Explainable Multiagent Deep Reinforcement Learning for Joint Task Offloading and Resource Allocation in Distance and Channel-Aware NOMA Vehicular Edge Networks
Jianqiang Hu, Lin Chen, Shigen Shen, Tian Wang
Abstract
With the rapid development of intelligent transportation and vehicular edge computing (VEC), efficient, fair, and interpretable task offloading has become a key challenge in dynamic and resource-constrained environments. Non-orthogonal multiple access (NOMA) can enhance connectivity and spectrum efficiency. However, conventional resource allocation strategies typically rely solely on channel gain ordering while overlooking spatial factors and fairness. In addition, the lack of transparency in multi-agent deep reinforcement learning (MADRL) decision-making raises concerns regarding transparency and trustworthiness. To address these challenges, we propose a NOMA-based task offloading framework that integrates distance and channel-aware resource allocation, and we design a distributed multi-agent decision-making algorithm based on potential games (DACA-MAD4PG), further incorporating Shapley Additive Explanations (SHAP) to improve interpretability.

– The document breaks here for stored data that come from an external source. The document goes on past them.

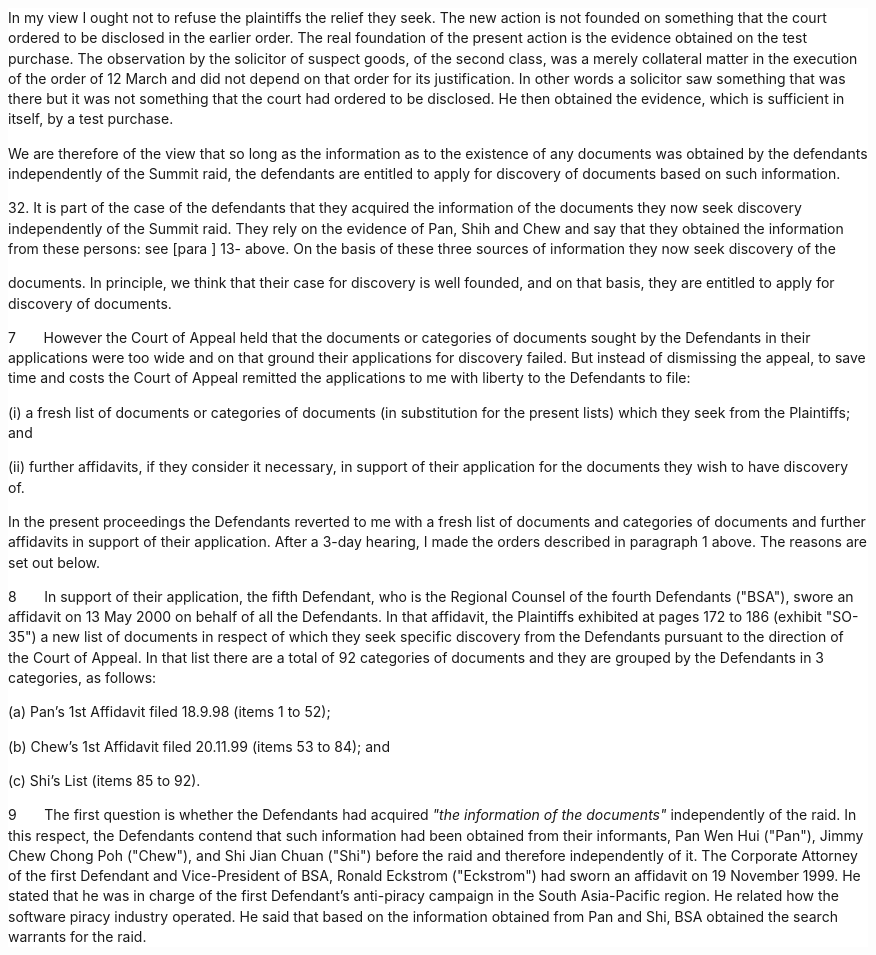  In my view I ought not to refuse the plaintiffs the relief they seek. The new action is not founded on something that the court ordered to be disclosed in the earlier order. The real foundation of the present action is the evidence obtained on the test purchase. The observation by the solicitor of suspect goods, of the second class, was a merely collateral matter in the execution of the order of 12 March and did not depend on that order for its justification. In other words a solicitor saw something that was there but it was not something that the court had ordered to be disclosed. He then obtained the evidence, which is sufficient in itself, by a test purchase. 

 We are therefore of the view that so long as the information as to the existence of any documents was obtained by the defendants independently of the Summit raid, the defendants are entitled to apply for discovery of documents based on such information. 

32\. It is part of the case of the defendants that they acquired the information of the documents they now seek discovery independently of the Summit raid. They rely on the evidence of Pan,     Shih and Chew and say that they obtained the information from these persons: see [para ] 13- above. On the basis of these three sources of information they now seek discovery of the 


 documents. In principle, we think that their case for discovery is well founded, and on that basis, they are entitled to apply for discovery of documents. 

7       However the Court of Appeal held that the documents or categories of documents sought by the Defendants in their applications were too wide and on that ground their applications for discovery failed. But instead of dismissing the appeal, to save time and costs the Court of Appeal remitted the applications to me with liberty to the Defendants to file: 

 (i) a fresh list of documents or categories of documents (in substitution for the present lists) which they seek from the Plaintiffs; and 

 (ii) further affidavits, if they consider it necessary, in support of their application for the documents they wish to have discovery of. 

In the present proceedings the Defendants reverted to me with a fresh list of documents and categories of documents and further affidavits in support of their application. After a 3-day hearing, I made the orders described in paragraph 1 above. The reasons are set out below. 

8       In support of their application, the fifth Defendant, who is the Regional Counsel of the fourth Defendants ("BSA"), swore an affidavit on 13 May 2000 on behalf of all the Defendants. In that affidavit, the Plaintiffs exhibited at pages 172 to 186 (exhibit "SO-35") a new list of documents in respect of which they seek specific discovery from the Defendants pursuant to the direction of the Court of Appeal. In that list there are a total of 92 categories of documents and they are grouped by the Defendants in 3 categories, as follows: 

 (a) Pan’s 1st Affidavit filed 18.9.98 (items 1 to 52); 

 (b) Chew’s 1st Affidavit filed 20.11.99 (items 53 to 84); and 

 (c) Shi’s List (items 85 to 92). 

9       The first question is whether the Defendants had acquired _"the information of the documents"_ independently of the raid. In this respect, the Defendants contend that such information had been obtained from their informants, Pan Wen Hui ("Pan"), Jimmy Chew Chong Poh ("Chew"), and Shi Jian Chuan ("Shi") before the raid and therefore independently of it. The Corporate Attorney of the first Defendant and Vice-President of BSA, Ronald Eckstrom ("Eckstrom") had sworn an affidavit on 19 November 1999. He stated that he was in charge of the first Defendant’s anti-piracy campaign in the South Asia-Pacific region. He related how the software piracy industry operated. He said that based on the information obtained from Pan and Shi, BSA obtained the search warrants for the raid.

The proposed framework is significantly different from existing NOMA-based task offloading approaches in the following three aspects. First, it introduces a distance and channel-aware joint resource allocation mechanism to enhance both efficiency and fairness in vehicular edge computing. Second, an exact potential game is incorporated to guarantee system stability and the existence of Nash equilibria. Last, SHAP is integrated to provide post hoc interpretability, thereby improving transparency in multi-agent decision-making. Experiments based on real-world DiDi trajectory data demonstrate that the proposed approach significantly reduces task latency, improves service success rate, cumulative reward, and fairness, and outperforms several baselines, thereby providing a stable and interpretable solution for VEC task offloading.